Text: Defendant raises a parallel argument that the State should be estopped from pursuing the felony-murder eligibility factor at a subsequent death penalty sentencing proceeding. Defendant maintains that defendant's acquittal of felony murder at the guilt/innocence phase of the first trial precludes retrial of any issues material to the felony-murder eligibility factor that were conclusively decided at the first trial. Double jeopardy incorporates the doctrine of collateral estoppel in criminal proceedings. Schiro v. Farley, 510 U.S. 222, 232, 114 S.Ct. 783, 790, 127 L.Ed.2d 47, 58 (1994). Collateral estoppel, [3] or issue preclusion, means    that when an issue of ultimate fact has once been determined by a valid and final judgment, that issue cannot again be litigated between the same parties in any future lawsuit. Ashe v. Swenson, 397 U.S. 436, 443, 90 S.Ct. 1189, 1194, 25 L.Ed.2d 469, 475 (1970).

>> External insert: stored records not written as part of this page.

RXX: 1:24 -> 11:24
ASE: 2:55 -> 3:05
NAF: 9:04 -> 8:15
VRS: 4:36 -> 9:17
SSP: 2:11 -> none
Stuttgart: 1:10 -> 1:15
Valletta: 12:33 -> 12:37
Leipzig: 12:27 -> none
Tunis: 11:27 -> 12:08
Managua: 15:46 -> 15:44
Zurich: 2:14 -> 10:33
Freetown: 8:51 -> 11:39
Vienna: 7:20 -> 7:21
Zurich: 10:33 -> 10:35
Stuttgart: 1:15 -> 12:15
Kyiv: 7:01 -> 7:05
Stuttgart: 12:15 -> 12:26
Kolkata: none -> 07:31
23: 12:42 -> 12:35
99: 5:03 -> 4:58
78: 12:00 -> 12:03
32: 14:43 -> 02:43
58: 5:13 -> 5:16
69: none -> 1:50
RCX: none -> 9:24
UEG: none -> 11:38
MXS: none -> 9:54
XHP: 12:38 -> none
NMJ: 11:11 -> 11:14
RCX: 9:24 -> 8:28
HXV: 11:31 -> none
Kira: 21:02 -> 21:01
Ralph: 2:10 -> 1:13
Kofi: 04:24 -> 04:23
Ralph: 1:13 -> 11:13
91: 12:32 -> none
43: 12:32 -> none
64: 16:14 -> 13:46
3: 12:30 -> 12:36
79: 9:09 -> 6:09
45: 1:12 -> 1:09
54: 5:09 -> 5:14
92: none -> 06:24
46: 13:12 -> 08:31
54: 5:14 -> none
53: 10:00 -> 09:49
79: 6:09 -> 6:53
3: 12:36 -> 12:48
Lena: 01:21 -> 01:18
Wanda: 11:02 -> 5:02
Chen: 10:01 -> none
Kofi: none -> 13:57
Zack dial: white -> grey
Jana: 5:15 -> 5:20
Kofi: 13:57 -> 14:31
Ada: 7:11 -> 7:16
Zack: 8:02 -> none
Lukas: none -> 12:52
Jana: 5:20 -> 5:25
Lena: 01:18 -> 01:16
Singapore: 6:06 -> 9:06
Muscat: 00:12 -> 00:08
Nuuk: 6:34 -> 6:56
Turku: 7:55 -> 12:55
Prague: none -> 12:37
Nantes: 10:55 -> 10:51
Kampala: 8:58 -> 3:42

The party seeking to invoke the collateral estoppel doctrine must show: (1) that the issue was raised and litigated in a previous proceeding; (2) that the determination of the issue was a critical and necessary part of the final judgment in the prior trial; (3) that the issue sought to be precluded in a later trial is the same one decided in the previous trial. Bailin, 977 F.2d at 280; Delap v. Dugger, 890 F.2d 285, 314 (11th Cir. 1989). Defendant bears the burden of proving that the issue whose relitigation he seeks to foreclose was actually decided in the initial proceeding. Schiro, 510 U.S. at 233, 114 S.Ct. at 791, 127 L.Ed.2d at 59. We need not apply all three factors of the issue preclusion test to decide this case. Record evidence cannot satisfy the second prong of the test, since there was no disposition of the felony-murder charge in the first trial. Issue preclusion assumes that the issue in question was actually decided, as would occur in the event of an acquittal. Schiro, 510 U.S. at 232, 114 S.Ct. at 790, 127 L.Ed.2d at 58; Ashe, 397 U.S. at 443, 90 S.Ct. at 1194, 25 L.Ed.2d at 475. Here, defendant cannot legitimately argue that any question of felony murder was determined by a valid and final judgment ( Ashe, 397 U.S. at 443, 90 S.Ct. at 1194, 25 L.Ed.2d at 475); at the first trial, the issue was never submitted to the jury, and neither the court nor the jury rendered any findings related to felony murder. We find, therefore, that defendant's argument lacks merit.